Arthur Conan Doyle, Sherlock Holmes and Devon: A Complete Tour Guide and Companion by Brian W Pugh, Paul R Spiring and Sadru Bhanji
|Arthur Conan Doyle, Sherlock Holmes and Devon: A Complete Tour Guide and Companion by Brian W Pugh, Paul R Spiring and Sadru Bhanji|
|Reviewer: John Van der Kiste|
|Summary: A tour guide of Devon for those keen to retrace the steps of Arthur Conan Doyle to the places which inspired the Sherlock Holmes stories and connected him with a medical partner, a fellow writer and his publisher.|
|Buy? Yes||Borrow? Yes|
|Pages: 288||Date: June 2010|
|Publisher: MX Publishing|
The Hound of the Baskervilles is one of the most famous mystery novels of all, and also one of the most famous English novels set in Devon. This alone would probably give more or less enough material for an entire book on connections between the story and the location which inspired it. Yet the authors have found several more links between the county, and Conan Doyle alongside those associated with him. The result has revealed much information of which even I, who have lived in the county nearly all my life, was previously unaware.
Born in Edinburgh in 1859, Conan Doyle’s west country associations began in 1882 when he became a junior medical partner to George Turnavine Budd in Plymouth. Both men had studied medicine at university at the same time. Budd’s methods as a doctor were decidedly unorthodox, and he appears to have been a devious character, perpetually in debt, succumbing to brain disease (possibly syphilitic in origin) at the age of 33. The partnership was shortlived, and Conan Doyle soon found his true, far more lucrative calling as an author.

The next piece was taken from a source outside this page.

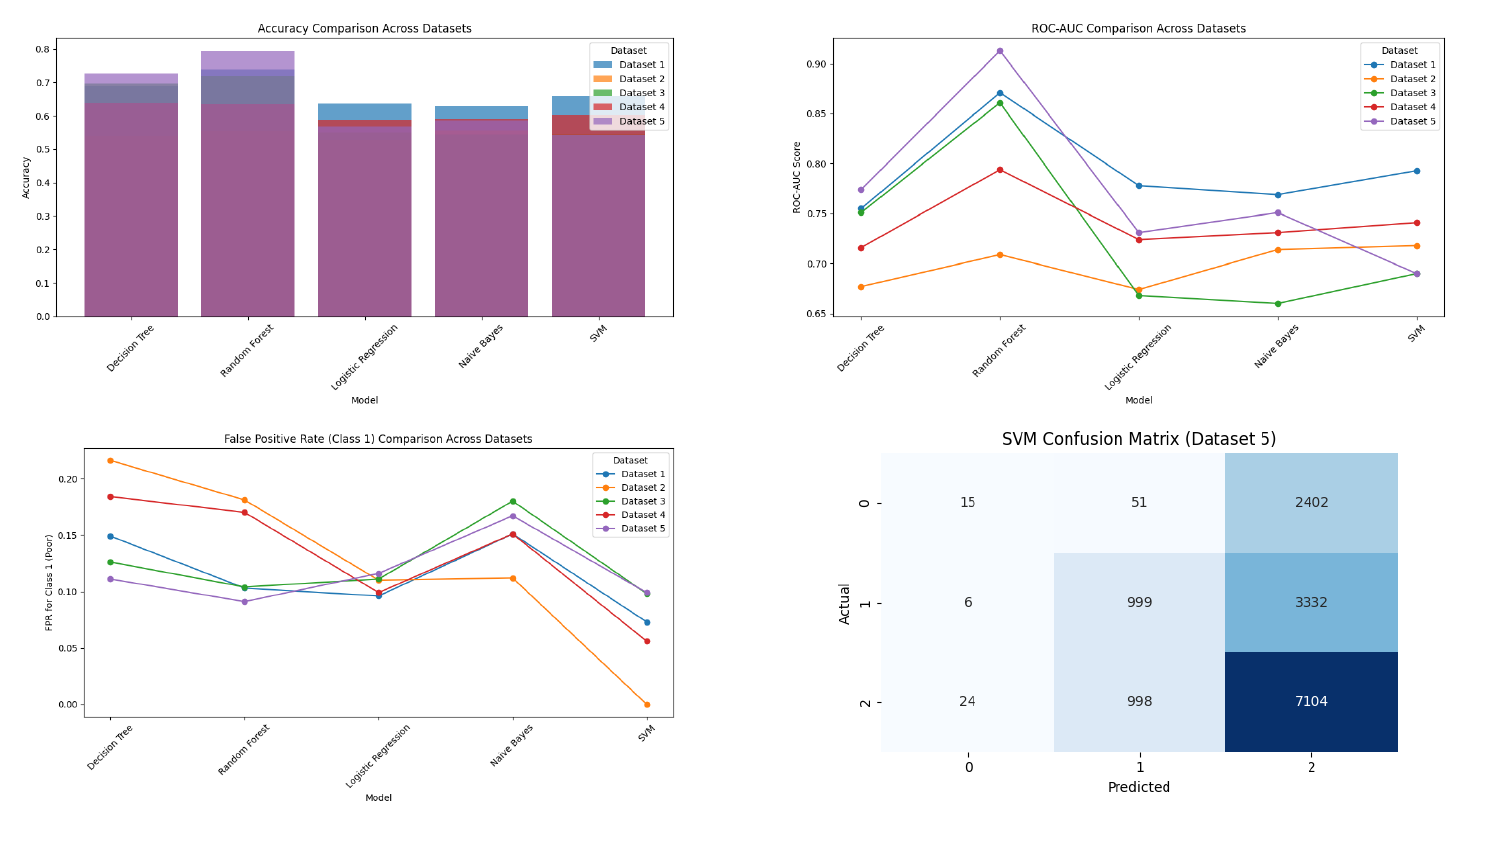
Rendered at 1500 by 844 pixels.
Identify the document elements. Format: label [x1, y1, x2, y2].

One of the journals in which his stories regularly appeared was The Strand Magazine, founded by publisher George Newnes. The latter had two holiday homes in Devon, a winter residence in Torquay, and a summer one at Hollerday House, Lynton, in the north of the county, which he built himself partly from profits made in publishing his most famous writer, and here he died in 1910.
Having ‘killed off’ Holmes after growing tired of writing about him, Conan Doyle was persuaded by a disappointed readership and publishers alike to resuscitate him. This he did in The Hound of the Baskervilles, inspired by his friendship with Bertram Fletcher Robinson, a young journalist who had moved to Devon with his family during childhood. The tale was inspired by a visit to Dartmoor, and both men stayed at the Duchy Hotel, Princetown, while undertaking research for the story. Ever since the book was published there have been theories, apparently started by a gossipy American literary journal, that Robinson was actually the main if not sole author of the story (briefly mentioned in this volume), and that his early death in 1907 came about through Conan Doyle wishing to silence him lest he gave the game away (not mentioned). Generally believed to be absolute nonsense…
After four biographical chapters, the book takes us on a tour of Devon and the places associated with each man. We start at Plymouth and Roborough, beginning at Eliot Terrace and Durnford Street where Conan Doyle stayed and had his surgery respectively. From there we are led on a trail which takes us east and then north. The Duchy Hotel where he stayed in 1901 is now the High Moorland Visitor Centre, Princetown, which includes a display on the subject. Foxtor Mires and Dartmoor Prison, which also featured in some of his stories, are included. We are guided to St Andrew’s Church, where Bertram Fletcher Robinson was buried and his tombstone can be found, as well as stained-glass windows inside the church commemorating the family. Torquay, Paignton and Topsham likewise figure in the itinerary, though their Conan Doyle connections are restricted merely to places where he lectured or occasionally stayed. Finally we come to Lynton, with its various George Newnes connections. Sadly his home Hollerday House was severely damaged by fire three years after his death and could not be saved. The ruins were left to stand for some years, but were eventually considered dangerous and blown up in an army training exercise some forty years later.
Each location is accompanied by a photograph, map, address and postcode for satnav purposes. Full of topographical as well as biographical details, this handy little volume will be ideal for anyone wishing to retrace the steps of the above.
Our thanks to MX Publishing for sending a copy to Bookbag.
Similar ground is covered in an earlier volume from another publisher, On the Trail of Arthur Conan Doyle: An Illustrated Devon Tour by Brian W Pugh and Paul R Spiring. For a full life of the writer, see The Adventures of Arthur Conan Doyle by Russell Miller, or for a book in similar format covering his metropolitan connections, see Close to Holmes: A Look at the Connections Between Historical London, Sherlock Holmes and Sir Arthur Conan Doyle by Alistair Duncan.